IV. Internal Reporting
Updates to the Executive Committee-Internal Services on a quarterly basis
EC-IS is updated quarterly on the progress of the Privacy Strategy, with ATIP Division providing status reports and seeking guidance and approval on implementation of appropriate Privacy Strategy components.
Monthly ADM Privacy Reports
ATIP Division reports monthly to the Assistant Deputy Minister, Corporate Services Branch on privacy statistics and client training efforts in relation to the implementation of the Privacy Awareness Strategy (awareness, governance, risk analysis and reporting/monitoring) and current privacy related activities in Health Canada. The monthly reports include data on training statistics, analysis of client service inquiries, statistics on breaches, and privacy impact assessments.
ATI and privacy components are also recorded in senior management's monthly Departmental Dashboard and the Departmental Operational Plan as strategic priorities for the Department.

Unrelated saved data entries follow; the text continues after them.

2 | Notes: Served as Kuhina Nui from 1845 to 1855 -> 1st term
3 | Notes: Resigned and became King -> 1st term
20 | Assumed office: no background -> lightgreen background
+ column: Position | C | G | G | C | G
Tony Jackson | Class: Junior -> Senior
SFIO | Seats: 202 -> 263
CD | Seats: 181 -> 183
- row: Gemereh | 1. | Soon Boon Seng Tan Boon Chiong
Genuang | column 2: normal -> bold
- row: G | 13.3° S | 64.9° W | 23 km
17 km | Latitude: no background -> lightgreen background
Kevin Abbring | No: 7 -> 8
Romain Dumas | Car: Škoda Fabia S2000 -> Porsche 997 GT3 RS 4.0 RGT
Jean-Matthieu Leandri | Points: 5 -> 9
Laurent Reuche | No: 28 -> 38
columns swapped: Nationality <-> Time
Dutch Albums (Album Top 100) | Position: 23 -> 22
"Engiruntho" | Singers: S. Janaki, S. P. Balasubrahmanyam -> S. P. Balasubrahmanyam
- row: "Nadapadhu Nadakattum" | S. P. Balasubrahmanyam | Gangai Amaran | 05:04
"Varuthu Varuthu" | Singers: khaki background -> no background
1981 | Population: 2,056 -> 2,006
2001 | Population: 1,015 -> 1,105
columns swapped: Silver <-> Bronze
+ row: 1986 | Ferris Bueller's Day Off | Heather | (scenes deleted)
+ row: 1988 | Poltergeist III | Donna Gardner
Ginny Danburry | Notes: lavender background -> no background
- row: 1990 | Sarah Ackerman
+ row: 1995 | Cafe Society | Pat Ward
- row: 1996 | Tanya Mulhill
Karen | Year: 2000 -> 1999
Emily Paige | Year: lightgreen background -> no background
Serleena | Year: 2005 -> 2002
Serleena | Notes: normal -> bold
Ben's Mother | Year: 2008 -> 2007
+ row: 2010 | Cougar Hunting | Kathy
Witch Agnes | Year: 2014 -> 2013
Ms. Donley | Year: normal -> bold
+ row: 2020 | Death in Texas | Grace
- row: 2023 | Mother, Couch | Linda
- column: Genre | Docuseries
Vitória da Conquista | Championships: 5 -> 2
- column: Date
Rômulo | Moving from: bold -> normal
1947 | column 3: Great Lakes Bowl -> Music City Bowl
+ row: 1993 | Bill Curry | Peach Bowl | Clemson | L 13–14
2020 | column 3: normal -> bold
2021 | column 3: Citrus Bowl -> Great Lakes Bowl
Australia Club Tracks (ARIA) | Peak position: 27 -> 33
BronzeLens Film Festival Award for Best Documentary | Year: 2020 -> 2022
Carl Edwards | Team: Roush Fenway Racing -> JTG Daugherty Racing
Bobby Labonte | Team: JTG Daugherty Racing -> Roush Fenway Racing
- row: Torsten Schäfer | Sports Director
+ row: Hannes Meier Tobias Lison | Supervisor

Key Issues Raised as a Result of Privacy Complaints and/or Investigations During the Reporting Period
There are no such issues to report.
Complaints and Court Applications for Reviews
I. Complaints to the Privacy Commissioner
During 2010-2011, 2 complaints under the Privacy Act were filed with the Office of the Privacy Commissioner of Canada. One complaint was well founded; no action required. The other complaint's disposition is currently outstanding. No complaints were received in relation to sections 4 to 8 of the Privacy Act - privacy breaches.
II. Applications/Appeals Submitted to the Federal Court or the Federal Court of Appeal
There were no applications or appeals submitted to the Federal Court or the Federal Court of Appeal during fiscal year 2010-2011.
III. Health Canada Responses to Recommendations raised by other Agents of Parliament (e.g. Auditor General)
There were no recommendations raised by other Agents of Parliament during fiscal year 2010-2011.
Privacy Impact Assessments Completed During the Reporting Period
ATIP Division is currently working on nine Privacy Impact Assessments. No privacy impact assessments were completed during the reporting period.
Disclosures Made Pursuant to Subsection 8(2)(M) of the Privacy Act during the Reporting Period
Sub-paragraph 8(2)(m)(i) allows for the disclosure of personal information where the head of a government institution is of the opinion that the public interest in the disclosure clearly outweighs any invasion of privacy that could result from the disclosure.
In 2010-2011 there were no disclosures of personal information pursuant to that provision of the Privacy Act.